**Goal of the exercise:**
Scan the records and identify every line in which the string "UPSC" occurs, then return those lines.
★ ★ ★
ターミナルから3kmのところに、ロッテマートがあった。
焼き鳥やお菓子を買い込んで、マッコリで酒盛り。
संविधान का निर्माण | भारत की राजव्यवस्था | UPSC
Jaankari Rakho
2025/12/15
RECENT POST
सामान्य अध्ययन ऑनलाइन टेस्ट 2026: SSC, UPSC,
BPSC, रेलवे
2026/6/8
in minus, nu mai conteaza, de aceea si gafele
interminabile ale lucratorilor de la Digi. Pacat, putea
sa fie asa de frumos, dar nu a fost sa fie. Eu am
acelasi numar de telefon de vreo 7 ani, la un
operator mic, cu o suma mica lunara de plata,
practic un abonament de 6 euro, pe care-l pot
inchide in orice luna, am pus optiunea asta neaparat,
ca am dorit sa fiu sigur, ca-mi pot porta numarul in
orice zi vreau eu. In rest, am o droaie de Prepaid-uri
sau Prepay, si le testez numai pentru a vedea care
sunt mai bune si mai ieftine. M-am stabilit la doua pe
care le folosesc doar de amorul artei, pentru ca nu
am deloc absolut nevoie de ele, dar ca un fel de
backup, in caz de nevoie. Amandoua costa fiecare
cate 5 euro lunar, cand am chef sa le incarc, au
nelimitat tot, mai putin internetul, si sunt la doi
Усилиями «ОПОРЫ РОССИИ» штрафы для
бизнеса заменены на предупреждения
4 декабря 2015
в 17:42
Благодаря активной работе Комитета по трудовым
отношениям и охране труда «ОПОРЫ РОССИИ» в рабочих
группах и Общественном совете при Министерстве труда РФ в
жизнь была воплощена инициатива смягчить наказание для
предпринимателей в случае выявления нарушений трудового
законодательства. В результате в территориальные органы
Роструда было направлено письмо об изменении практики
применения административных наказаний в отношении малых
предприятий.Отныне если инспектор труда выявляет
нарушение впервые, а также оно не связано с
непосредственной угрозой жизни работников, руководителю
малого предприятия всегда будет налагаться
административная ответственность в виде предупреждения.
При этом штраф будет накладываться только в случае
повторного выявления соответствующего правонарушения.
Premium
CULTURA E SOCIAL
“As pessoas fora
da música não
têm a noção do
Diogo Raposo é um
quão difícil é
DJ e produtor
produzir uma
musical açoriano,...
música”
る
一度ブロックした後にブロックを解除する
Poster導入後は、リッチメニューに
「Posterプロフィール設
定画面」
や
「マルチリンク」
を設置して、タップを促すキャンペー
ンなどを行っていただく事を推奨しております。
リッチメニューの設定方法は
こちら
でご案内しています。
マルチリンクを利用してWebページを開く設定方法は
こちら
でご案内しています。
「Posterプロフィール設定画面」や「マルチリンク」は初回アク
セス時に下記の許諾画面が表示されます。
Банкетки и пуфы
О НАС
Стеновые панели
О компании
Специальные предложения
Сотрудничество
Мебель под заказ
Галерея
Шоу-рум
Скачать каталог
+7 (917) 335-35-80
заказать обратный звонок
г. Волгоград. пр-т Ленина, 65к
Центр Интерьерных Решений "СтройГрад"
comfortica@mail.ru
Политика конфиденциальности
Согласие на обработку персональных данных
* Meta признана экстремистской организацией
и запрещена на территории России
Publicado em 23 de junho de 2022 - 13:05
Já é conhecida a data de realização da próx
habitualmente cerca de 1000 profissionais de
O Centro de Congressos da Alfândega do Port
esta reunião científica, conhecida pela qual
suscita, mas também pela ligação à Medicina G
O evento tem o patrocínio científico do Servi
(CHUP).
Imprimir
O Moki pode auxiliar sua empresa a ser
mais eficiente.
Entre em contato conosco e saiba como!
★ ★ ★
**Task response:**
संविधान का निर्माण | भारत की राजव्यवस्था | UPSC
सामान्य अध्ययन ऑनलाइन टेस्ट 2026: SSC, UPSC,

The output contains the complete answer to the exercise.